-- Opening Marker --

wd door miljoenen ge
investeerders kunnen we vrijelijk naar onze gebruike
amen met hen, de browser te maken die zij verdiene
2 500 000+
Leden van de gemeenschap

-- Closing Marker --
-- Opening Marker --

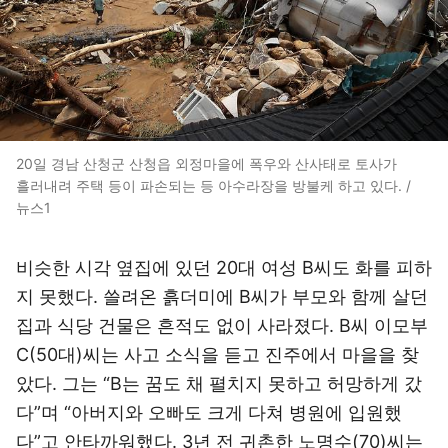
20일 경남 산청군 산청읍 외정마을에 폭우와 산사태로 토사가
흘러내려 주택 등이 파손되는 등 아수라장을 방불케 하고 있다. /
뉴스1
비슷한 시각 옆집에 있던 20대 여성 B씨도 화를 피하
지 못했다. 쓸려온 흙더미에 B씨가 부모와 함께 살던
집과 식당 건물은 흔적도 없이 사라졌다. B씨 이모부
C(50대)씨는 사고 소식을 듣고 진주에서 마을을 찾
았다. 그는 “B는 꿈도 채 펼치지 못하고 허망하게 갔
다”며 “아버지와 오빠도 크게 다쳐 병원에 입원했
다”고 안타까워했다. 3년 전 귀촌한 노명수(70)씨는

-- Closing Marker --

THE PROBLEM> What is asked for is an exact copy of the lines above from the one containing "20일 경남 산청군 산청읍 외정마을에 폭우와 산사태로 토사가" through the one containing "전 귀촌한 노명수(70)씨는", and only those.

EXPECTED ANSWER>
20일 경남 산청군 산청읍 외정마을에 폭우와 산사태로 토사가
흘러내려 주택 등이 파손되는 등 아수라장을 방불케 하고 있다. /
뉴스1
비슷한 시각 옆집에 있던 20대 여성 B씨도 화를 피하
지 못했다. 쓸려온 흙더미에 B씨가 부모와 함께 살던
집과 식당 건물은 흔적도 없이 사라졌다. B씨 이모부
C(50대)씨는 사고 소식을 듣고 진주에서 마을을 찾
았다. 그는 “B는 꿈도 채 펼치지 못하고 허망하게 갔
다”며 “아버지와 오빠도 크게 다쳐 병원에 입원했
다”고 안타까워했다. 3년 전 귀촌한 노명수(70)씨는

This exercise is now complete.